Required work: All that is wanted is the line with "hfov_deg: 58.4" and each line after it to the end of the data below, set down exactly and without pictures.

Exercise material:
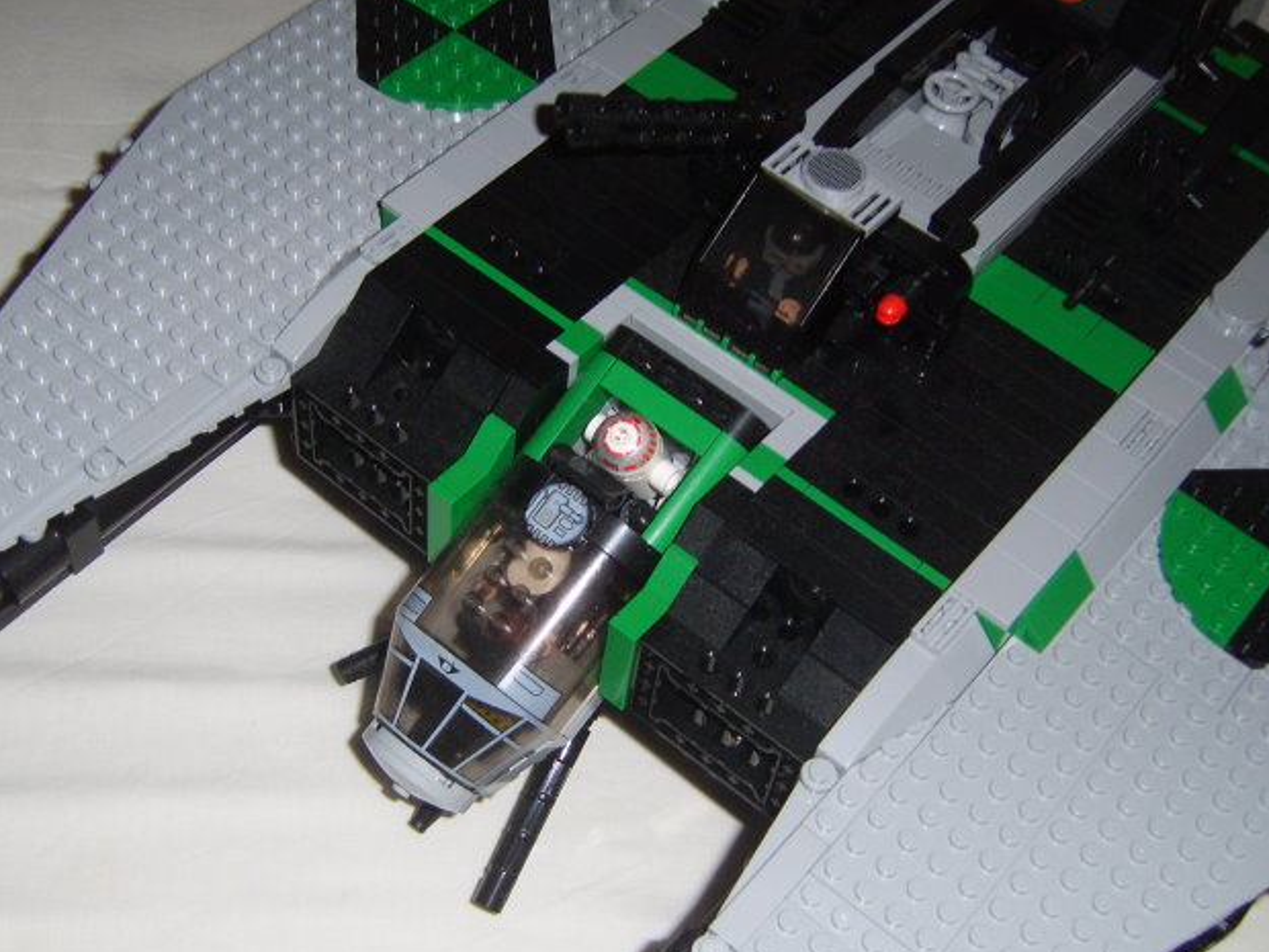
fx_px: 1796
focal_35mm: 49
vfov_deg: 29.7
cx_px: 587
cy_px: 528
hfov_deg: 38.9
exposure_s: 1/30
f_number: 2.8
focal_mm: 7.8
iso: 100
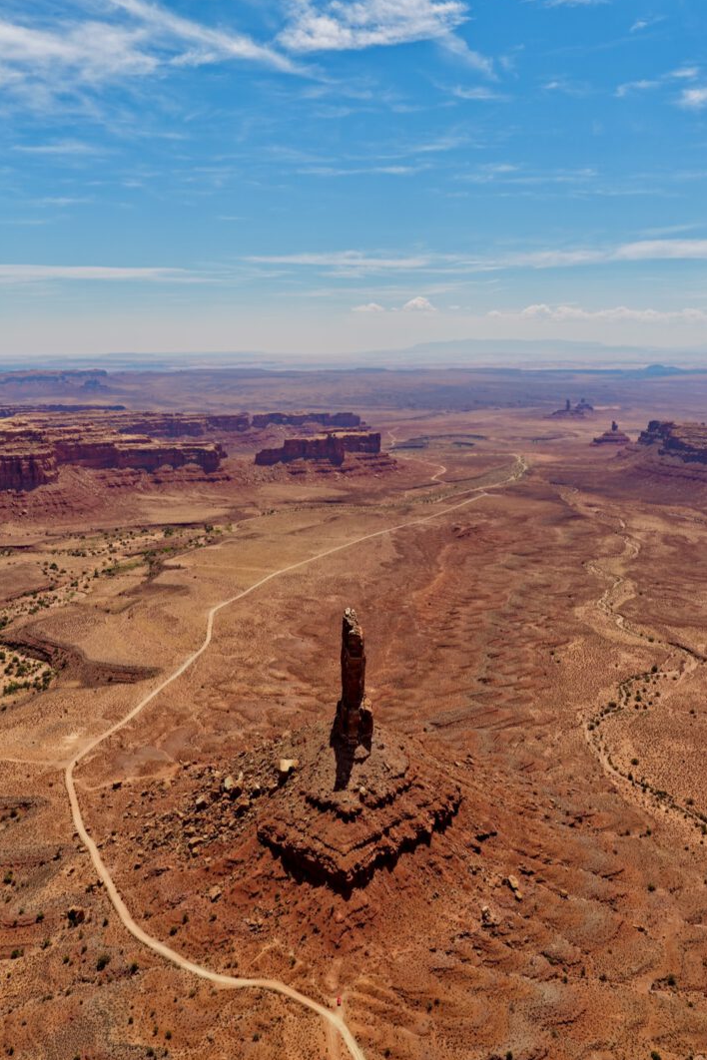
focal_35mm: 29
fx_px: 854
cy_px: 526
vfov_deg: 63.7
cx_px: 348
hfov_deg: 45.0
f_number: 2.8
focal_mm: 14.45
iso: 100
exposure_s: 1/2000
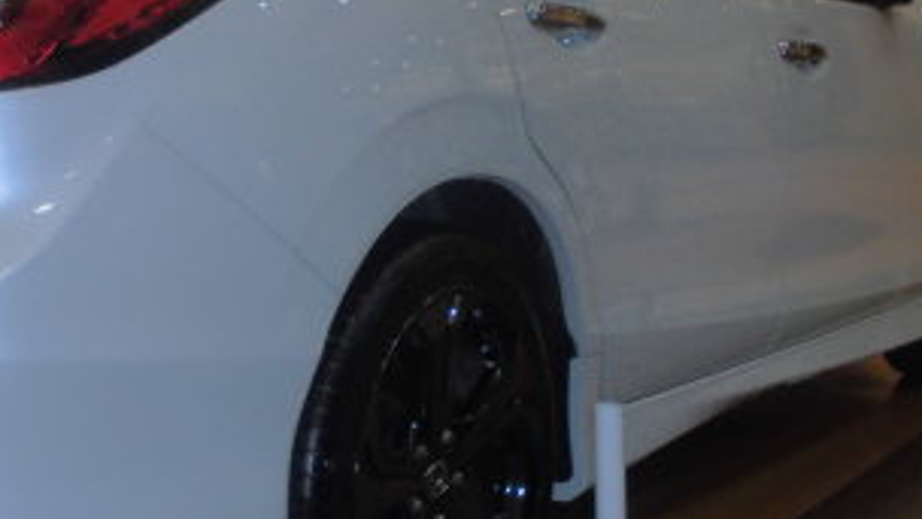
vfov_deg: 15.4
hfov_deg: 26.5
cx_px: 136
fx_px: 1907
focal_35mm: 78
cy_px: 137
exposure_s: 1/60
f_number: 4
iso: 100
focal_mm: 6.1
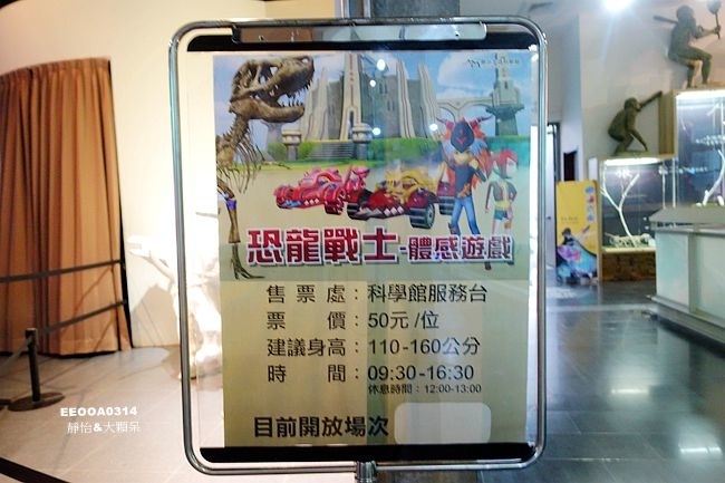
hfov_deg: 73.8
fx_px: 483
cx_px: 362
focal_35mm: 24
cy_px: 242
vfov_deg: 53.1
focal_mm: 8.8
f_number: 1.8
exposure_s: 1/15
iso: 800
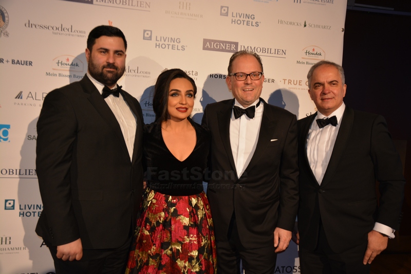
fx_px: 428
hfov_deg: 51.3
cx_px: 206
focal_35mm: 38
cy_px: 137
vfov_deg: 35.5
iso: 560
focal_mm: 25
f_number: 4
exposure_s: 1/60
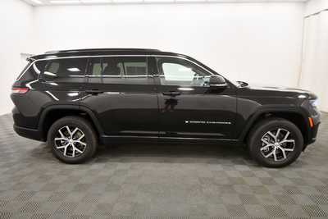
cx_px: 164
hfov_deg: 78.6
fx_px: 201
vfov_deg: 57.3
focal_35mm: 22
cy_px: 110
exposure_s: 1/125
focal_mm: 15
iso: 1100
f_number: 5.3
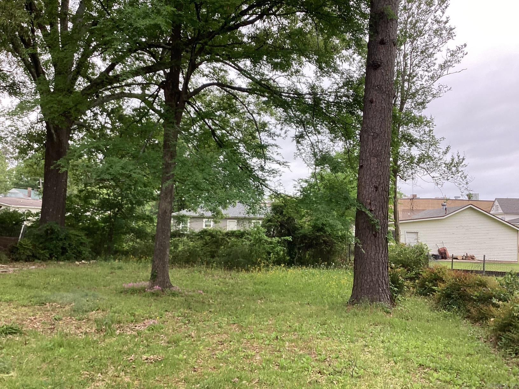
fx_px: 465
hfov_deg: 58.4
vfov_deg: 45.4
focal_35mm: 31
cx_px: 260
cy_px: 194
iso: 25
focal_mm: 3.3
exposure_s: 1/120
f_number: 2.4
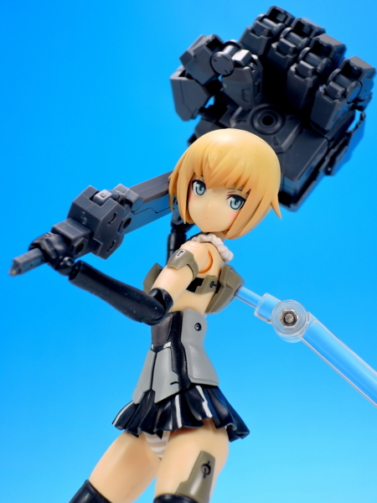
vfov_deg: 26.0
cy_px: 252
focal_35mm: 75
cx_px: 188
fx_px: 1089
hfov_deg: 19.6
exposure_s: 1/1.6
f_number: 4.7
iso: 80
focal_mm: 16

Task solution:
hfov_deg: 58.4
vfov_deg: 45.4
focal_35mm: 31
cx_px: 260
cy_px: 194
iso: 25
focal_mm: 3.3
exposure_s: 1/120
f_number: 2.4
vfov_deg: 26.0
cy_px: 252
focal_35mm: 75
cx_px: 188
fx_px: 1089
hfov_deg: 19.6
exposure_s: 1/1.6
f_number: 4.7
iso: 80
focal_mm: 16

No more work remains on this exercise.